Il calcio di Pisacane
L’approccio di Fabio Pisacane al calcio rifugge le etichette. Il tecnico non si definisce né “giochista” né “risultatista”, ma si colloca nel mezzo, cercando un punto di incontro tra le due filosofie. “Se fossi risultatista, tradirei il gioco; se fossi giochista, tradirei la squadra, allenerei me stesso“, ha spiegato, sottolineando come l’obiettivo primario sia portare a casa punti, non semplici complimenti. Le vittorie di prestigio contro la Roma di Gasperini e la Juventus di Spalletti sono la prova che il lavoro quotidiano sta andando nella direzione giusta, ma non rappresentano un punto di arrivo. Secondo Pisacane, il suo Cagliari predilige “un calcio posizionale che abbraccia il relazionale”, dimostrando che le due anime possono coesistere per raggiungere anche l’impossibile attraverso ordine, spirito e sacrificio.
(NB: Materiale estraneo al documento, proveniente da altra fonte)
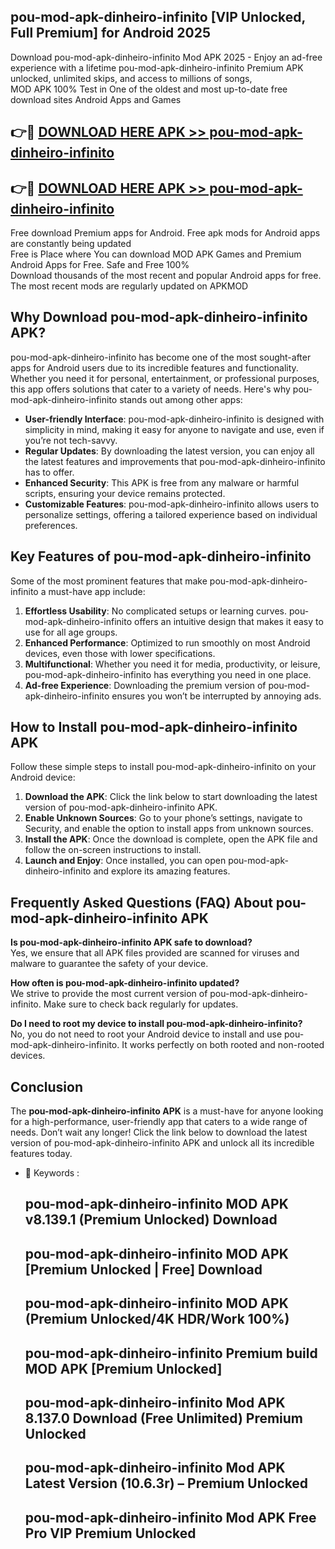## pou-mod-apk-dinheiro-infinito [VIP Unlocked, Full Premium] for Android 2025

Download pou-mod-apk-dinheiro-infinito Mod APK 2025 - Enjoy an ad-free experience with a lifetime pou-mod-apk-dinheiro-infinito Premium APK unlocked, unlimited skips, and access to millions of songs,  
MOD APK 100% Test in One of the oldest and most up-to-date free download sites Android Apps and Games

## 👉🔴 [DOWNLOAD HERE APK >> pou-mod-apk-dinheiro-infinito](http://apps.freeplayer.one?title=pou-mod-apk-dinheiro-infinito&ref=25JAN)

## 👉🔴 [DOWNLOAD HERE APK >> pou-mod-apk-dinheiro-infinito](http://apps.freeplayer.one?title=pou-mod-apk-dinheiro-infinito&ref=25JAN)

Free download Premium apps for Android. Free apk mods for Android apps are constantly being updated  
Free is Place where You can download MOD APK Games and Premium Android Apps for Free. Safe and Free 100%  
Download thousands of the most recent and popular Android apps for free. The most recent mods are regularly updated on APKMOD

## Why Download pou-mod-apk-dinheiro-infinito APK?

pou-mod-apk-dinheiro-infinito has become one of the most sought-after apps for Android users due to its incredible features and functionality. Whether you need it for personal, entertainment, or professional purposes, this app offers solutions that cater to a variety of needs. Here's why pou-mod-apk-dinheiro-infinito stands out among other apps:

*   **User-friendly Interface**: pou-mod-apk-dinheiro-infinito is designed with simplicity in mind, making it easy for anyone to navigate and use, even if you’re not tech-savvy.
*   **Regular Updates**: By downloading the latest version, you can enjoy all the latest features and improvements that pou-mod-apk-dinheiro-infinito has to offer.
*   **Enhanced Security**: This APK is free from any malware or harmful scripts, ensuring your device remains protected.
*   **Customizable Features**: pou-mod-apk-dinheiro-infinito allows users to personalize settings, offering a tailored experience based on individual preferences.

## Key Features of pou-mod-apk-dinheiro-infinito

Some of the most prominent features that make pou-mod-apk-dinheiro-infinito a must-have app include:

1.  **Effortless Usability**: No complicated setups or learning curves. pou-mod-apk-dinheiro-infinito offers an intuitive design that makes it easy to use for all age groups.
2.  **Enhanced Performance**: Optimized to run smoothly on most Android devices, even those with lower specifications.
3.  **Multifunctional**: Whether you need it for media, productivity, or leisure, pou-mod-apk-dinheiro-infinito has everything you need in one place.
4.  **Ad-free Experience**: Downloading the premium version of pou-mod-apk-dinheiro-infinito ensures you won’t be interrupted by annoying ads.

## How to Install pou-mod-apk-dinheiro-infinito APK

Follow these simple steps to install pou-mod-apk-dinheiro-infinito on your Android device:

1.  **Download the APK**: Click the link below to start downloading the latest version of pou-mod-apk-dinheiro-infinito APK.
2.  **Enable Unknown Sources**: Go to your phone’s settings, navigate to Security, and enable the option to install apps from unknown sources.
3.  **Install the APK**: Once the download is complete, open the APK file and follow the on-screen instructions to install.
4.  **Launch and Enjoy**: Once installed, you can open pou-mod-apk-dinheiro-infinito and explore its amazing features.

## Frequently Asked Questions (FAQ) About pou-mod-apk-dinheiro-infinito APK

**Is pou-mod-apk-dinheiro-infinito APK safe to download?**  
Yes, we ensure that all APK files provided are scanned for viruses and malware to guarantee the safety of your device.

**How often is pou-mod-apk-dinheiro-infinito updated?**  
We strive to provide the most current version of pou-mod-apk-dinheiro-infinito. Make sure to check back regularly for updates.

**Do I need to root my device to install pou-mod-apk-dinheiro-infinito?**  
No, you do not need to root your Android device to install and use pou-mod-apk-dinheiro-infinito. It works perfectly on both rooted and non-rooted devices.

## Conclusion

The **pou-mod-apk-dinheiro-infinito APK** is a must-have for anyone looking for a high-performance, user-friendly app that caters to a wide range of needs. Don’t wait any longer! Click the link below to download the latest version of pou-mod-apk-dinheiro-infinito APK and unlock all its incredible features today.

*   🔑 Keywords :
    
    ## pou-mod-apk-dinheiro-infinito MOD APK v8.139.1 (Premium Unlocked) Download
    
    ## pou-mod-apk-dinheiro-infinito MOD APK \[Premium Unlocked | Free\] Download
    
    ## pou-mod-apk-dinheiro-infinito MOD APK (Premium Unlocked/4K HDR/Work 100%)
    
    ## pou-mod-apk-dinheiro-infinito Premium build MOD APK \[Premium Unlocked\]
    
    ## pou-mod-apk-dinheiro-infinito Mod APK 8.137.0 Download (Free Unlimited) Premium Unlocked
    
    ## pou-mod-apk-dinheiro-infinito Mod APK Latest Version (10.6.3r) – Premium Unlocked
    
    ## pou-mod-apk-dinheiro-infinito Mod APK Free Pro VIP Premium Unlocked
La forza nata dalle difficoltà
La capacità di mantenere l’equilibrio, fondamentale per puntare alla salvezza, affonda le radici nella storia personale dell’allenatore. Pisacane ha raccontato di come la sua forza interiore derivi dalla lotta contro la sindrome di Guillain-Barré, diagnosticatagli a 13 anni. “Sono forte perché la vita mi ha obbligato a diventarlo, non perché l’ho scelto“, ha confessato, descrivendo la malattia come un evento che, “se non ti uccide, arriva per completarti”. Questa esperienza gli ha permesso di superare paure e debolezze, una resilienza che oggi cerca di trasmettere alla squadra. La gestione del gruppo, infatti, non si limita agli aspetti tecnico-tattici, ma richiede lucidità nell’affrontare le complesse dinamiche umane dentro e fuori dal campo.
Sguardo al futuro
In vista della prossima sfida di campionato, Pisacane ha le idee chiare. Contro la Fiorentina, l’errore da non commettere è “perdere l’attenzione”, sarà necessaria una “gara impeccabile” per ottenere un risultato positivo. Il tecnico ha parlato anche del giovane Palestra, definendolo un giocatore con “potenzialità ancora inespresse”. Secondo l’allenatore, il calciatore ha agito molto d’istinto finora, ma “se alza la qualità, diventerà incredibile“, lasciando intravedere un futuro promettente per il talento rossoblù.